Research update: celiac disease and gluten sensitivity
Is a pediatric gastroenterologist at the Children’s Center for Digestive Health Care / GI Care for Kids, whose books on nutrition for parents led him to start Nutrition4Kids with his co-founders.
Roughly 1 percent of people have celiac disease and gluten sensitivity is seemingly even more common. Research efforts are underway to gain a better understanding of these conditions.
Some of the research is focused on gaining a better understanding of non-celiac gluten sensitivity. And to find reliable tests to show who might be gluten sensitive.

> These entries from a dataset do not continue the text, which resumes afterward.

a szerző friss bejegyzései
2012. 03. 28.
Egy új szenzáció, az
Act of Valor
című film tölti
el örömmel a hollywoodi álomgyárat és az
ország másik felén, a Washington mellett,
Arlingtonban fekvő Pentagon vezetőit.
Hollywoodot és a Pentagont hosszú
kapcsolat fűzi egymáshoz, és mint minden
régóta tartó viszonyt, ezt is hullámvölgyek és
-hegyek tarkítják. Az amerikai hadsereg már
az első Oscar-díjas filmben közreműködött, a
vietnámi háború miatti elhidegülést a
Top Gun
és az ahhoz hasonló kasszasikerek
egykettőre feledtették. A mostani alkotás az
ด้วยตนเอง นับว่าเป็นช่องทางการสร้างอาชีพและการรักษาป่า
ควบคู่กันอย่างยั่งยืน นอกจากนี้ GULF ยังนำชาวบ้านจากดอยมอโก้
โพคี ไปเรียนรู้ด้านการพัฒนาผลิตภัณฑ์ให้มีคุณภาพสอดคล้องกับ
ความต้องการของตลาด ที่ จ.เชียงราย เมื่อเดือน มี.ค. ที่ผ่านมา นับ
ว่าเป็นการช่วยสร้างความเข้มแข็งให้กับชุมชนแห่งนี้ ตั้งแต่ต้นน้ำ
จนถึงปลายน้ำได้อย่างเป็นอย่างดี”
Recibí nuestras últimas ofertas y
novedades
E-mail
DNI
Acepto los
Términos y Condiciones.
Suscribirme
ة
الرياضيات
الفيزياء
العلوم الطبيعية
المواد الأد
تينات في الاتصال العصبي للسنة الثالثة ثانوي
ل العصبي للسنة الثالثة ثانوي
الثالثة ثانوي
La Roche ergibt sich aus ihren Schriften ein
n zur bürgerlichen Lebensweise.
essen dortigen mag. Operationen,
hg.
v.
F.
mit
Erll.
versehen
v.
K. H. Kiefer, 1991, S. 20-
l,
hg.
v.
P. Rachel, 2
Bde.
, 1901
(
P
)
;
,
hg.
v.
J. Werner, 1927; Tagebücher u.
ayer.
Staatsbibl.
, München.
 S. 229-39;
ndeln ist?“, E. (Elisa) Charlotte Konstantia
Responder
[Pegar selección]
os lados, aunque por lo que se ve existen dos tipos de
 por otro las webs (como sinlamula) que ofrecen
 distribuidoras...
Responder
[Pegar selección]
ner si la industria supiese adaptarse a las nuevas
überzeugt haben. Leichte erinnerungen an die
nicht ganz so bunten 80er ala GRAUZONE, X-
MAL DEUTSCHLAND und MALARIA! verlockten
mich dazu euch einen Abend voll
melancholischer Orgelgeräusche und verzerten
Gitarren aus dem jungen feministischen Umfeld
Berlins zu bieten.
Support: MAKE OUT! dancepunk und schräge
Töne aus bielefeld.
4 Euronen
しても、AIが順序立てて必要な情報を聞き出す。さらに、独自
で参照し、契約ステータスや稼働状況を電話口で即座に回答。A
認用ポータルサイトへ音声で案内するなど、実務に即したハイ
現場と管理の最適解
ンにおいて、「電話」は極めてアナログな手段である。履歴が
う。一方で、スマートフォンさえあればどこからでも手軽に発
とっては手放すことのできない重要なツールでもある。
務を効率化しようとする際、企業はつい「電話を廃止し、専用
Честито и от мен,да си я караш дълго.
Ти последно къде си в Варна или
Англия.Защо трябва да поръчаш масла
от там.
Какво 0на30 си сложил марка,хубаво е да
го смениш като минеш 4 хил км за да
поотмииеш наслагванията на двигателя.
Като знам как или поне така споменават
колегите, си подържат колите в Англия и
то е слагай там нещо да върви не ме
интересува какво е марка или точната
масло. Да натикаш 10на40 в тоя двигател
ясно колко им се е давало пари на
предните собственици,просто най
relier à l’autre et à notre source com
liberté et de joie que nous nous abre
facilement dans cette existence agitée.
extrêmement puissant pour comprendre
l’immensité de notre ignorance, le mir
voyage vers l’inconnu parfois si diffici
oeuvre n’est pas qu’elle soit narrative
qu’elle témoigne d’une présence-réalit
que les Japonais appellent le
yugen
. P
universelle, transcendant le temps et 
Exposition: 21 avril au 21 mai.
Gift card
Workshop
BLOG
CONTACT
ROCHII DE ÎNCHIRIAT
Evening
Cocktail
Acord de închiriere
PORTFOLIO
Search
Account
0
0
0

Other research is aimed at finding ways to genetically modify wheat and other grains to remove gluten. While this sounds technological, it is based on long-established plant breeding concepts that may serve us better. The tricky part is figuring out how to remove gluten while maintaining its important function of stabilizing dough as it rises.
The area of research getting the most attention is aimed at finding non-dietary ways of treating and preventing celiac and non-celiac sensitivity. Much of this is focused on zonulin. When gluten comes in contact with the intestine, it stimulates zonulin, which triggers the immune system to react to gluten. The idea is to develop a zonulin-blocker preventing it from triggering the immune system. If successful, this would allow someone who is gluten sensitive the ability to relax their diet.
All of these concepts are being tested actively. As soon as we know anything more definitive, we will let our readers know.